Using the records below, count the lines with "KiCad" in them. Give the number only.

RECORDS FOR PROCESSING:
# # # # # # #

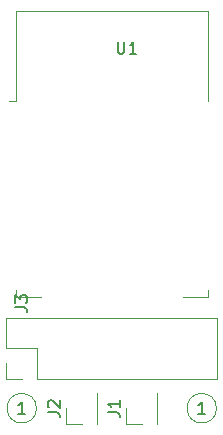
<source format=gbr>
G04 #@! TF.GenerationSoftware,KiCad,Pcbnew,(5.1.2)-1*
G04 #@! TF.CreationDate,2019-06-17T20:55:27+03:00*
G04 #@! TF.ProjectId,esp8266_minimal_hw,65737038-3236-4365-9f6d-696e696d616c,rev?*
G04 #@! TF.SameCoordinates,Original*
G04 #@! TF.FileFunction,Legend,Top*
G04 #@! TF.FilePolarity,Positive*
%FSLAX46Y46*%
G04 Gerber Fmt 4.6, Leading zero omitted, Abs format (unit mm)*
G04 Created by KiCad (PCBNEW (5.1.2)-1) date 2019-06-17 20:55:27*
%MOMM*%
%LPD*%
G04 APERTURE LIST*
%ADD10C,0.120000*%
%ADD11C,0.150000*%
G04 APERTURE END LIST*
D10*
X86300000Y-73720000D02*
X86300000Y-72390000D01*
X87630000Y-73720000D02*
X86300000Y-73720000D01*
X88900000Y-73720000D02*
X88900000Y-71060000D01*
X88900000Y-71060000D02*
X88960000Y-71060000D01*
X88900000Y-73720000D02*
X88960000Y-73720000D01*
X88960000Y-73720000D02*
X88960000Y-71060000D01*
X93961000Y-72390000D02*
G75*
G03X93961000Y-72390000I-1251000J0D01*
G01*
X78721000Y-72390000D02*
G75*
G03X78721000Y-72390000I-1251000J0D01*
G01*
X76980000Y-46365000D02*
X76370000Y-46365000D01*
X76980000Y-46365000D02*
X76980000Y-38745000D01*
X76980000Y-62985000D02*
X76980000Y-62365000D01*
X79100000Y-62985000D02*
X76980000Y-62985000D01*
X93220000Y-62985000D02*
X91100000Y-62985000D01*
X93220000Y-62365000D02*
X93220000Y-62985000D01*
X93220000Y-38745000D02*
X93220000Y-46365000D01*
X76980000Y-38745000D02*
X93220000Y-38745000D01*
X76140000Y-69910000D02*
X76140000Y-68580000D01*
X77470000Y-69910000D02*
X76140000Y-69910000D01*
X76140000Y-67310000D02*
X76140000Y-64710000D01*
X78740000Y-67310000D02*
X76140000Y-67310000D01*
X78740000Y-69910000D02*
X78740000Y-67310000D01*
X76140000Y-64710000D02*
X94040000Y-64710000D01*
X78740000Y-69910000D02*
X94040000Y-69910000D01*
X94040000Y-69910000D02*
X94040000Y-64710000D01*
X81220000Y-73720000D02*
X81220000Y-72390000D01*
X82550000Y-73720000D02*
X81220000Y-73720000D01*
X83820000Y-73720000D02*
X83820000Y-71060000D01*
X83820000Y-71060000D02*
X83880000Y-71060000D01*
X83820000Y-73720000D02*
X83880000Y-73720000D01*
X83880000Y-73720000D02*
X83880000Y-71060000D01*
D11*
X84752380Y-72723333D02*
X85466666Y-72723333D01*
X85609523Y-72770952D01*
X85704761Y-72866190D01*
X85752380Y-73009047D01*
X85752380Y-73104285D01*
X85752380Y-71723333D02*
X85752380Y-72294761D01*
X85752380Y-72009047D02*
X84752380Y-72009047D01*
X84895238Y-72104285D01*
X84990476Y-72199523D01*
X85038095Y-72294761D01*
X92995714Y-72842380D02*
X92424285Y-72842380D01*
X92710000Y-72842380D02*
X92710000Y-71842380D01*
X92614761Y-71985238D01*
X92519523Y-72080476D01*
X92424285Y-72128095D01*
X77755714Y-72842380D02*
X77184285Y-72842380D01*
X77470000Y-72842380D02*
X77470000Y-71842380D01*
X77374761Y-71985238D01*
X77279523Y-72080476D01*
X77184285Y-72128095D01*
X85598095Y-41362380D02*
X85598095Y-42171904D01*
X85645714Y-42267142D01*
X85693333Y-42314761D01*
X85788571Y-42362380D01*
X85979047Y-42362380D01*
X86074285Y-42314761D01*
X86121904Y-42267142D01*
X86169523Y-42171904D01*
X86169523Y-41362380D01*
X87169523Y-42362380D02*
X86598095Y-42362380D01*
X86883809Y-42362380D02*
X86883809Y-41362380D01*
X86788571Y-41505238D01*
X86693333Y-41600476D01*
X86598095Y-41648095D01*
X76922380Y-63833333D02*
X77636666Y-63833333D01*
X77779523Y-63880952D01*
X77874761Y-63976190D01*
X77922380Y-64119047D01*
X77922380Y-64214285D01*
X76922380Y-63452380D02*
X76922380Y-62833333D01*
X77303333Y-63166666D01*
X77303333Y-63023809D01*
X77350952Y-62928571D01*
X77398571Y-62880952D01*
X77493809Y-62833333D01*
X77731904Y-62833333D01*
X77827142Y-62880952D01*
X77874761Y-62928571D01*
X77922380Y-63023809D01*
X77922380Y-63309523D01*
X77874761Y-63404761D01*
X77827142Y-63452380D01*
X79672380Y-72723333D02*
X80386666Y-72723333D01*
X80529523Y-72770952D01*
X80624761Y-72866190D01*
X80672380Y-73009047D01*
X80672380Y-73104285D01*
X79767619Y-72294761D02*
X79720000Y-72247142D01*
X79672380Y-72151904D01*
X79672380Y-71913809D01*
X79720000Y-71818571D01*
X79767619Y-71770952D01*
X79862857Y-71723333D01*
X79958095Y-71723333D01*
X80100952Y-71770952D01*
X80672380Y-72342380D01*
X80672380Y-71723333D01*
M02*

</source>
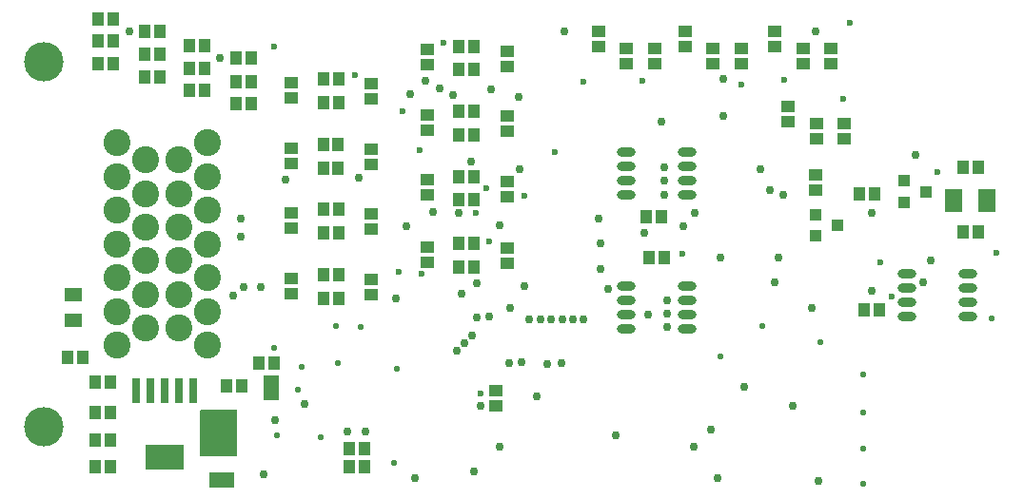
<source format=gbs>
G04*
G04 #@! TF.GenerationSoftware,Altium Limited,Altium Designer,19.0.10 (269)*
G04*
G04 Layer_Color=16711935*
%FSLAX25Y25*%
%MOIN*%
G70*
G01*
G75*
%ADD37R,0.04737X0.04343*%
%ADD39O,0.06509X0.03162*%
%ADD40R,0.04343X0.04737*%
%ADD41R,0.04343X0.03950*%
%ADD43R,0.05918X0.05131*%
%ADD45R,0.08871X0.05328*%
%ADD46R,0.05328X0.08871*%
%ADD49R,0.03162X0.09068*%
%ADD50R,0.13398X0.09068*%
%ADD54C,0.13792*%
%ADD55C,0.09461*%
%ADD56C,0.03000*%
%ADD57C,0.02165*%
%ADD58C,0.02362*%
%ADD65R,0.05918X0.07887*%
G36*
X178444Y28979D02*
Y12992D01*
X191535D01*
X191535Y29327D01*
X178798Y29332D01*
X178444Y28979D01*
D02*
G37*
D37*
X389566Y156201D02*
D03*
Y150886D02*
D03*
X394291Y129823D02*
D03*
Y124508D02*
D03*
X358070Y156201D02*
D03*
Y150886D02*
D03*
X327755Y156201D02*
D03*
Y150886D02*
D03*
X379724Y162106D02*
D03*
Y156791D02*
D03*
X384448Y135728D02*
D03*
Y130413D02*
D03*
X348228Y162106D02*
D03*
Y156791D02*
D03*
X317913Y162106D02*
D03*
Y156791D02*
D03*
X399409Y150886D02*
D03*
Y156201D02*
D03*
X404133Y124508D02*
D03*
Y129823D02*
D03*
X367913Y150886D02*
D03*
Y156201D02*
D03*
X337598Y150886D02*
D03*
Y156201D02*
D03*
X393897Y106524D02*
D03*
Y111839D02*
D03*
X238484Y138287D02*
D03*
Y143602D02*
D03*
X210531Y138681D02*
D03*
Y143996D02*
D03*
X238484Y69685D02*
D03*
Y75000D02*
D03*
X210531Y70079D02*
D03*
Y75394D02*
D03*
X238385Y115453D02*
D03*
Y120768D02*
D03*
X210433Y115847D02*
D03*
Y121161D02*
D03*
X286023Y80709D02*
D03*
Y86024D02*
D03*
X258070Y81102D02*
D03*
Y86417D02*
D03*
X286023Y149902D02*
D03*
Y155217D02*
D03*
X258070Y150295D02*
D03*
Y155610D02*
D03*
X286023Y126969D02*
D03*
Y132283D02*
D03*
X258070Y127362D02*
D03*
Y132677D02*
D03*
X238484Y92618D02*
D03*
Y97933D02*
D03*
X210531Y93012D02*
D03*
Y98327D02*
D03*
X286023Y104232D02*
D03*
Y109547D02*
D03*
X258070Y104626D02*
D03*
Y109941D02*
D03*
X282086Y35925D02*
D03*
Y30610D02*
D03*
D39*
X349114Y104705D02*
D03*
Y109705D02*
D03*
Y114705D02*
D03*
Y119705D02*
D03*
X327657Y104705D02*
D03*
Y109705D02*
D03*
Y114705D02*
D03*
Y119705D02*
D03*
X447539Y62185D02*
D03*
Y67185D02*
D03*
Y72185D02*
D03*
Y77185D02*
D03*
X426082Y62185D02*
D03*
Y67185D02*
D03*
Y72185D02*
D03*
Y77185D02*
D03*
X349114Y57854D02*
D03*
Y62854D02*
D03*
Y67854D02*
D03*
Y72854D02*
D03*
X327657Y57854D02*
D03*
Y62854D02*
D03*
Y67854D02*
D03*
Y72854D02*
D03*
D40*
X339960Y97035D02*
D03*
X334645D02*
D03*
X341043Y82677D02*
D03*
X335728D02*
D03*
X409350Y105118D02*
D03*
X414665D02*
D03*
X450885Y114473D02*
D03*
X445570D02*
D03*
Y91639D02*
D03*
X450885D02*
D03*
X416306Y64567D02*
D03*
X410992D02*
D03*
X132185Y47638D02*
D03*
X137499D02*
D03*
X204527Y45669D02*
D03*
X199212D02*
D03*
X180019Y141339D02*
D03*
X174704D02*
D03*
X180019Y157087D02*
D03*
X174704D02*
D03*
X180019Y149213D02*
D03*
X174704D02*
D03*
X196456Y136614D02*
D03*
X191141D02*
D03*
X191076Y152756D02*
D03*
X196391D02*
D03*
Y144488D02*
D03*
X191076D02*
D03*
X158956Y162205D02*
D03*
X164271D02*
D03*
Y146063D02*
D03*
X158956D02*
D03*
X164271Y153937D02*
D03*
X158956D02*
D03*
X221653Y145276D02*
D03*
X226968D02*
D03*
Y137008D02*
D03*
X221653D02*
D03*
Y76673D02*
D03*
X226968D02*
D03*
Y68405D02*
D03*
X221653D02*
D03*
X221555Y122441D02*
D03*
X226870D02*
D03*
Y114173D02*
D03*
X221555D02*
D03*
X269193Y87697D02*
D03*
X274507D02*
D03*
Y79429D02*
D03*
X269193D02*
D03*
Y156890D02*
D03*
X274507D02*
D03*
Y148622D02*
D03*
X269193D02*
D03*
Y133957D02*
D03*
X274507D02*
D03*
Y125689D02*
D03*
X269193D02*
D03*
X221653Y99606D02*
D03*
X226968D02*
D03*
Y91339D02*
D03*
X221653D02*
D03*
X148031Y166535D02*
D03*
X142716D02*
D03*
X148031Y150787D02*
D03*
X142716D02*
D03*
X148031Y158661D02*
D03*
X142716D02*
D03*
X269193Y111221D02*
D03*
X274507D02*
D03*
Y102953D02*
D03*
X269193D02*
D03*
X146948Y38976D02*
D03*
X141633D02*
D03*
X146948Y9449D02*
D03*
X141633D02*
D03*
X146948Y18898D02*
D03*
X141633D02*
D03*
X146948Y28346D02*
D03*
X141633D02*
D03*
X193011Y37795D02*
D03*
X187696D02*
D03*
X235925Y9449D02*
D03*
X230610D02*
D03*
X235925Y15748D02*
D03*
X230610D02*
D03*
D41*
X432874Y105905D02*
D03*
X425000Y102165D02*
D03*
Y109646D02*
D03*
X401771Y94095D02*
D03*
X393897Y90354D02*
D03*
Y97835D02*
D03*
D43*
X134055Y69882D02*
D03*
Y60827D02*
D03*
D45*
X186122Y4921D02*
D03*
D46*
X203543Y37008D02*
D03*
D49*
X175944Y36122D02*
D03*
X170944D02*
D03*
X165944D02*
D03*
X160944D02*
D03*
X155944D02*
D03*
D50*
X165944Y12697D02*
D03*
D54*
X123819Y23524D02*
D03*
Y151476D02*
D03*
D55*
X180905Y122933D02*
D03*
Y111122D02*
D03*
Y99311D02*
D03*
Y87500D02*
D03*
Y75689D02*
D03*
Y63878D02*
D03*
Y52067D02*
D03*
X171063Y117028D02*
D03*
Y105217D02*
D03*
Y93405D02*
D03*
Y81595D02*
D03*
Y69784D02*
D03*
Y57972D02*
D03*
X159251Y117028D02*
D03*
Y105217D02*
D03*
Y93405D02*
D03*
Y81595D02*
D03*
Y69784D02*
D03*
Y57972D02*
D03*
X149409Y122933D02*
D03*
Y111122D02*
D03*
Y99311D02*
D03*
Y87500D02*
D03*
Y75689D02*
D03*
Y63878D02*
D03*
Y52067D02*
D03*
D56*
X185072Y23310D02*
D03*
Y27542D02*
D03*
X189665D02*
D03*
Y23310D02*
D03*
Y19077D02*
D03*
Y14845D02*
D03*
X185072D02*
D03*
X180479D02*
D03*
Y19077D02*
D03*
X185072D02*
D03*
X180479Y23310D02*
D03*
Y27542D02*
D03*
X200590Y6791D02*
D03*
X204822Y25689D02*
D03*
X269204Y98425D02*
D03*
X287124Y65008D02*
D03*
X279724Y62205D02*
D03*
X293846Y61024D02*
D03*
X236417Y21654D02*
D03*
X339945Y130315D02*
D03*
X247047Y68405D02*
D03*
X250787Y93799D02*
D03*
X283366Y94193D02*
D03*
X341929Y62992D02*
D03*
Y67854D02*
D03*
X335236Y62598D02*
D03*
X290354Y113779D02*
D03*
X297646Y61024D02*
D03*
X301446D02*
D03*
X309046D02*
D03*
X291929Y72834D02*
D03*
X269882Y70079D02*
D03*
X275393Y73622D02*
D03*
X305246Y61024D02*
D03*
X275393Y61811D02*
D03*
X434448Y81890D02*
D03*
X431693Y74016D02*
D03*
X378149Y106299D02*
D03*
X382874Y104911D02*
D03*
X392716Y64961D02*
D03*
X428937Y118898D02*
D03*
X413649Y98260D02*
D03*
Y70965D02*
D03*
X379724Y74016D02*
D03*
X380905Y82896D02*
D03*
X360595Y82677D02*
D03*
X361712Y145276D02*
D03*
Y132579D02*
D03*
X393897Y162106D02*
D03*
X374699Y113686D02*
D03*
X300196Y45276D02*
D03*
X296260Y34252D02*
D03*
X347834Y93701D02*
D03*
X351801Y98425D02*
D03*
X334055Y91339D02*
D03*
X341141Y104911D02*
D03*
X318701Y87795D02*
D03*
X341929Y58268D02*
D03*
X341141Y109843D02*
D03*
Y114567D02*
D03*
X321435Y71653D02*
D03*
X318700Y78740D02*
D03*
X286811Y45669D02*
D03*
X291141Y45945D02*
D03*
X304921Y45669D02*
D03*
X317913Y96457D02*
D03*
X252185Y140157D02*
D03*
X257283Y144882D02*
D03*
X312846Y61024D02*
D03*
X260028Y98808D02*
D03*
X306102Y162205D02*
D03*
X289960Y138976D02*
D03*
X280467Y141732D02*
D03*
X267126Y139764D02*
D03*
X262401Y142126D02*
D03*
X273425Y116535D02*
D03*
X192716Y96457D02*
D03*
X208464Y110236D02*
D03*
X234055Y110630D02*
D03*
X189960Y69291D02*
D03*
X192716Y90158D02*
D03*
X369094Y37402D02*
D03*
X268307Y50000D02*
D03*
X270994Y52687D02*
D03*
X276673Y30610D02*
D03*
X386023D02*
D03*
X324212Y20472D02*
D03*
X199803Y72441D02*
D03*
X193863Y72338D02*
D03*
X273681Y55374D02*
D03*
X185236Y152756D02*
D03*
X153740Y162205D02*
D03*
X253740Y5512D02*
D03*
X215157Y31496D02*
D03*
X395078Y4586D02*
D03*
X359645Y5354D02*
D03*
X357283Y22461D02*
D03*
X351378Y16535D02*
D03*
X274419Y7677D02*
D03*
X283358Y16535D02*
D03*
X230118Y21654D02*
D03*
D57*
X226574Y45871D02*
D03*
X204219Y50984D02*
D03*
X455708Y61516D02*
D03*
X225984Y58760D02*
D03*
X234759Y58472D02*
D03*
X220871Y19882D02*
D03*
X205421Y20374D02*
D03*
X212795Y36562D02*
D03*
X213971Y44287D02*
D03*
X246259Y10873D02*
D03*
X247265Y43801D02*
D03*
X360595Y47934D02*
D03*
X375337Y58857D02*
D03*
X395866Y53150D02*
D03*
X410826Y41732D02*
D03*
Y28265D02*
D03*
Y15748D02*
D03*
Y3543D02*
D03*
D58*
X367951Y143307D02*
D03*
X279626Y88500D02*
D03*
X406004Y164961D02*
D03*
X403615Y138583D02*
D03*
X312696Y144587D02*
D03*
X302854Y119705D02*
D03*
X457283Y84558D02*
D03*
X436614Y112697D02*
D03*
X278839Y107087D02*
D03*
X255276Y120276D02*
D03*
X263722Y157988D02*
D03*
X204527Y156890D02*
D03*
X347244Y83957D02*
D03*
X248130Y77843D02*
D03*
X255905Y76938D02*
D03*
X291936Y104357D02*
D03*
X383172Y144980D02*
D03*
X333366Y144645D02*
D03*
X416732Y81085D02*
D03*
X420669Y68997D02*
D03*
X249507Y134218D02*
D03*
X232874Y146653D02*
D03*
X275196Y98260D02*
D03*
X276574Y35236D02*
D03*
D65*
X453936Y102662D02*
D03*
X442519D02*
D03*
M02*

</source>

# # # # # # #

WRITTEN SOLUTION:
2